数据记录
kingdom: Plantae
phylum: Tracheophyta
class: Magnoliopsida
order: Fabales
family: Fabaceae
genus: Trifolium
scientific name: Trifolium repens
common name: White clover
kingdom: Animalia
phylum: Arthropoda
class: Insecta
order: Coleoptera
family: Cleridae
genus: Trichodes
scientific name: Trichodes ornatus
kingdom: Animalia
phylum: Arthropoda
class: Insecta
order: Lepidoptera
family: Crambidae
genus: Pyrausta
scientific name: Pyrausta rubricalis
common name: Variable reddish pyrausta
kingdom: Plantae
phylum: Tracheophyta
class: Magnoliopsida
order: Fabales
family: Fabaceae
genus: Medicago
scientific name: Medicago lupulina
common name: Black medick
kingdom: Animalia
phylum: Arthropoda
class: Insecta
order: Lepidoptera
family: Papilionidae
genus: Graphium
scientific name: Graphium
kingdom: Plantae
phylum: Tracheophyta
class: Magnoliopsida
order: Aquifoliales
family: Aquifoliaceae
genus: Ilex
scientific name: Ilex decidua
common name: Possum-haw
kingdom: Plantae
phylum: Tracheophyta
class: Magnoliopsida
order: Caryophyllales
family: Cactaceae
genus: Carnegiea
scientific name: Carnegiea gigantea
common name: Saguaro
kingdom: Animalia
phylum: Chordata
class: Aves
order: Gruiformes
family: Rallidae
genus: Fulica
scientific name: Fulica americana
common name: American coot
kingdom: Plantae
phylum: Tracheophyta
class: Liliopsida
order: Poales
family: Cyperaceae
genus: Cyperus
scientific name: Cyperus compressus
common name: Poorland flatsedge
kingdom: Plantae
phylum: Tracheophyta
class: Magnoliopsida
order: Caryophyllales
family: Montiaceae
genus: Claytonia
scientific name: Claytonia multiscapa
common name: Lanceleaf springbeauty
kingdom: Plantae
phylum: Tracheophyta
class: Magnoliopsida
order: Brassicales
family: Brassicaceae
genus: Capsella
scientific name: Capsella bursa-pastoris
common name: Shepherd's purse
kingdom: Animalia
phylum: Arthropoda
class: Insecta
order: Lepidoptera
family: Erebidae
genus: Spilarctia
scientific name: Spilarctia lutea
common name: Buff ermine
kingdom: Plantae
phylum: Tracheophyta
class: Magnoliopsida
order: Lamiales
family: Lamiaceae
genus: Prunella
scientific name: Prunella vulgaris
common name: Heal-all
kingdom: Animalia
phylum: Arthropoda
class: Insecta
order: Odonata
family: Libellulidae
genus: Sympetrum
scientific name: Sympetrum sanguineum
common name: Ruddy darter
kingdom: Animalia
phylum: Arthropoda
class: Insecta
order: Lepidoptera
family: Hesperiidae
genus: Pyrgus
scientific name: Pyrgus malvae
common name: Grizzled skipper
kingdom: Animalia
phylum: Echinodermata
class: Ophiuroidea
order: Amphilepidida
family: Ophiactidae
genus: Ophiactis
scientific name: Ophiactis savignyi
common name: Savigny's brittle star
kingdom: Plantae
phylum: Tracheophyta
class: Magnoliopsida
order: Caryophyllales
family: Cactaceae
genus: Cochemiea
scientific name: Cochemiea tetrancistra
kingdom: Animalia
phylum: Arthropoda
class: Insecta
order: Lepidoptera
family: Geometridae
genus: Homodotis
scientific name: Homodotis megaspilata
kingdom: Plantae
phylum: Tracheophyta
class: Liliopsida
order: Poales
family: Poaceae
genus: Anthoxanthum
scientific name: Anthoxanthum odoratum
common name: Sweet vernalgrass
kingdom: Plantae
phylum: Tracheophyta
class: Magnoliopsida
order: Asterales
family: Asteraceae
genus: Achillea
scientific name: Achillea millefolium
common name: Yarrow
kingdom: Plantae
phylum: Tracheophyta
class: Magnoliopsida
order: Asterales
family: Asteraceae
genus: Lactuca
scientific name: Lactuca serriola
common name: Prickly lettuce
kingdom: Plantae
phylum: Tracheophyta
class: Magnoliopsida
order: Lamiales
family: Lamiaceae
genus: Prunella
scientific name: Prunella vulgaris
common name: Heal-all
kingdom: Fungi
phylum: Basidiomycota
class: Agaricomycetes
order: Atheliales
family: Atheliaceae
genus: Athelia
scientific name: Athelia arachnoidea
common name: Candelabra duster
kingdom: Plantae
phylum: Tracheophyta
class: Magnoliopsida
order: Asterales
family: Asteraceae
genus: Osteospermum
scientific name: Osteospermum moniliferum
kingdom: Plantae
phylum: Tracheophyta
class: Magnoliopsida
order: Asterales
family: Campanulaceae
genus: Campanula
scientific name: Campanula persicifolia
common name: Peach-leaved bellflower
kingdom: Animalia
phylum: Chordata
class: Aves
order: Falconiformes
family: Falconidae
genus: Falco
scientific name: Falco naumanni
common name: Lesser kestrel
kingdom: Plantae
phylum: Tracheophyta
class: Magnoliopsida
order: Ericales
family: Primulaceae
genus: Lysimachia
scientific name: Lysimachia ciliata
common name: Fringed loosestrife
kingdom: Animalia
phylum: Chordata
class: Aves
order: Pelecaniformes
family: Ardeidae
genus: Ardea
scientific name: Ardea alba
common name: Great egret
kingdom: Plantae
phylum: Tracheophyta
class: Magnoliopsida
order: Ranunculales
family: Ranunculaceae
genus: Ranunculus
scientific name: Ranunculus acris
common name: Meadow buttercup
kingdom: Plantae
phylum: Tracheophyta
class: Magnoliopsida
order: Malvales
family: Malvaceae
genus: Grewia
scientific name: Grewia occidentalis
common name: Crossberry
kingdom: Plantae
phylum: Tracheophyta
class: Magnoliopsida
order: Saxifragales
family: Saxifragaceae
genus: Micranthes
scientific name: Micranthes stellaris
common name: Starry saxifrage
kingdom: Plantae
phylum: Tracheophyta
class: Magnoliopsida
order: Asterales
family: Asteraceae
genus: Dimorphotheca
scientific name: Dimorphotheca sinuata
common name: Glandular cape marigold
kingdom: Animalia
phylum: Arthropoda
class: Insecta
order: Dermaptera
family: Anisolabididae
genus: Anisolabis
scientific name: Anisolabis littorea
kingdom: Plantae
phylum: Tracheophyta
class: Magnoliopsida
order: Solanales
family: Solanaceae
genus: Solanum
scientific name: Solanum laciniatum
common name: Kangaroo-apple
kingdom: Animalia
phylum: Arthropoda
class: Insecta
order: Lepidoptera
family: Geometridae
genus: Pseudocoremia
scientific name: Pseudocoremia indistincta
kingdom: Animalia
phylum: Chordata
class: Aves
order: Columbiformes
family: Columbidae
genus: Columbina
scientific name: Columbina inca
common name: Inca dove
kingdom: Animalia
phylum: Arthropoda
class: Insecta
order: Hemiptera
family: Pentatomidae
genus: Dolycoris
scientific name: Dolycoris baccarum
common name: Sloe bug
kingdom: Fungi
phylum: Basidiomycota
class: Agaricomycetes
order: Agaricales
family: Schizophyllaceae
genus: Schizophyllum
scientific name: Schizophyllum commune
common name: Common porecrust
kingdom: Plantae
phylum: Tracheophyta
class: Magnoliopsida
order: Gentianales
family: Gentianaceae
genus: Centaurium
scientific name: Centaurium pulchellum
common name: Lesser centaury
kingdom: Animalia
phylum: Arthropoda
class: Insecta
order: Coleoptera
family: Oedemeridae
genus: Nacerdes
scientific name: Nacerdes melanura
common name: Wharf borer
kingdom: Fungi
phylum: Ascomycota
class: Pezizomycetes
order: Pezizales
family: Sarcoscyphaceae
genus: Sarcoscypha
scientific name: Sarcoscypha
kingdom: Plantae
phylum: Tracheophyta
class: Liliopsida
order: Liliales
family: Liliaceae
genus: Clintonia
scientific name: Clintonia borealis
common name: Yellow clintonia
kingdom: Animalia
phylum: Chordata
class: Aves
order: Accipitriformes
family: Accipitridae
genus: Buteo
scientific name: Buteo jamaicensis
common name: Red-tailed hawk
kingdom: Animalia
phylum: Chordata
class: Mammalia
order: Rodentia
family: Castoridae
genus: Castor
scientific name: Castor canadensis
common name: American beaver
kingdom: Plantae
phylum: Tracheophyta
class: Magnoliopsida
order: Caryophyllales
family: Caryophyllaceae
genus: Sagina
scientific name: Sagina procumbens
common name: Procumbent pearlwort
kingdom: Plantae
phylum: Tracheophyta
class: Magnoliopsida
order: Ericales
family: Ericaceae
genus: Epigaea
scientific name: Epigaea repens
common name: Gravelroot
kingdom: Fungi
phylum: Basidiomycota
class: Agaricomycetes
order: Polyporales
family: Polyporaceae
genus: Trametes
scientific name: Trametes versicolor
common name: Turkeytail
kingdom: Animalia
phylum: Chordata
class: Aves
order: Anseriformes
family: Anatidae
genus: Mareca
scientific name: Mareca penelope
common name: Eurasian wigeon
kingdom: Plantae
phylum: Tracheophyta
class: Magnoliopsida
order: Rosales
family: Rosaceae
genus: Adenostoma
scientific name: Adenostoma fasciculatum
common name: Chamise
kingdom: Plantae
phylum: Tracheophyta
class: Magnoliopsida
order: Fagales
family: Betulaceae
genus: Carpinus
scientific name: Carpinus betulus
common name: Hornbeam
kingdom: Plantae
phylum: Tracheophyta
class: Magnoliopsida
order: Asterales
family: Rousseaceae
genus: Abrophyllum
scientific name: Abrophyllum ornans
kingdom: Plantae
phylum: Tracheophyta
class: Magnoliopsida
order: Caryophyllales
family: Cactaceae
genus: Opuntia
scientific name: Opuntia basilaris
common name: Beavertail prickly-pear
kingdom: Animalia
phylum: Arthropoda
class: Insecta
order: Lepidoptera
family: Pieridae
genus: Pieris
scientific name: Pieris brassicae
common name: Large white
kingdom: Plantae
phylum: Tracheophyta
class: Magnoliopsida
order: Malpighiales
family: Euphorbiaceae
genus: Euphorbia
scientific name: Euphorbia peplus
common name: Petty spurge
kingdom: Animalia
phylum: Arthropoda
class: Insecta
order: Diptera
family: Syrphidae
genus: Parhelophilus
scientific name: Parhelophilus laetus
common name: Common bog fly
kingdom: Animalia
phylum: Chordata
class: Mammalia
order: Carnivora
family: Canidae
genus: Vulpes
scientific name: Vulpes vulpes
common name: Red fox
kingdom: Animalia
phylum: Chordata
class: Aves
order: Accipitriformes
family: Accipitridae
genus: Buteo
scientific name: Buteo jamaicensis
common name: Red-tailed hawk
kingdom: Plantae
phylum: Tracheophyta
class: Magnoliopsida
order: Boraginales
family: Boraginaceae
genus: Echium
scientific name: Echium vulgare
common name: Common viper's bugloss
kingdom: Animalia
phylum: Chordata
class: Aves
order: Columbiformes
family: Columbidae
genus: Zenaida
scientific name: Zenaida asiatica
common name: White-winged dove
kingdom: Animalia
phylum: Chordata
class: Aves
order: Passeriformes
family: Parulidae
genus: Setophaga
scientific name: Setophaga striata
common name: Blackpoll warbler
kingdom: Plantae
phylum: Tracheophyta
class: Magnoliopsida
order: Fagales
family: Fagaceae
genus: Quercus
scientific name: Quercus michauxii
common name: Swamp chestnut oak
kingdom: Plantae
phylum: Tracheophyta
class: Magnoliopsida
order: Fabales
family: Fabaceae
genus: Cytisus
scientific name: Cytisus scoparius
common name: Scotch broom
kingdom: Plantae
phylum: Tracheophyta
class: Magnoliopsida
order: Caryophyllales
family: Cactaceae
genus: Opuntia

你的任务
把上面的列表从第一行开始，一直照抄到含有“genus: Carnegiea”的那一行为止，头尾两行都要包括在内。

练习答案
kingdom: Plantae
phylum: Tracheophyta
class: Magnoliopsida
order: Fabales
family: Fabaceae
genus: Trifolium
scientific name: Trifolium repens
common name: White clover
kingdom: Animalia
phylum: Arthropoda
class: Insecta
order: Coleoptera
family: Cleridae
genus: Trichodes
scientific name: Trichodes ornatus
kingdom: Animalia
phylum: Arthropoda
class: Insecta
order: Lepidoptera
family: Crambidae
genus: Pyrausta
scientific name: Pyrausta rubricalis
common name: Variable reddish pyrausta
kingdom: Plantae
phylum: Tracheophyta
class: Magnoliopsida
order: Fabales
family: Fabaceae
genus: Medicago
scientific name: Medicago lupulina
common name: Black medick
kingdom: Animalia
phylum: Arthropoda
class: Insecta
order: Lepidoptera
family: Papilionidae
genus: Graphium
scientific name: Graphium
kingdom: Plantae
phylum: Tracheophyta
class: Magnoliopsida
order: Aquifoliales
family: Aquifoliaceae
genus: Ilex
scientific name: Ilex decidua
common name: Possum-haw
kingdom: Plantae
phylum: Tracheophyta
class: Magnoliopsida
order: Caryophyllales
family: Cactaceae
genus: Carnegiea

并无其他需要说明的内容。